◆ Recorded data
+++

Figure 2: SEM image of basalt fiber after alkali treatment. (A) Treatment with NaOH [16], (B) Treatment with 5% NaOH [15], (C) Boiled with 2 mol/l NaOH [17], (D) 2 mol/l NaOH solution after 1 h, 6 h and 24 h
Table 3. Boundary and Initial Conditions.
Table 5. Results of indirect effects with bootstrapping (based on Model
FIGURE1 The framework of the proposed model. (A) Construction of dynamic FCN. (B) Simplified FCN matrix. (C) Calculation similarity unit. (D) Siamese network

+++

◆ Goal of the exercise
Output all of the data again. Match it exactly.

◆ Result
Figure 2: SEM image of basalt fiber after alkali treatment. (A) Treatment with NaOH [16], (B) Treatment with 5% NaOH [15], (C) Boiled with 2 mol/l NaOH [17], (D) 2 mol/l NaOH solution after 1 h, 6 h and 24 h
Table 3. Boundary and Initial Conditions.
Table 5. Results of indirect effects with bootstrapping (based on Model
FIGURE1 The framework of the proposed model. (A) Construction of dynamic FCN. (B) Simplified FCN matrix. (C) Calculation similarity unit. (D) Siamese network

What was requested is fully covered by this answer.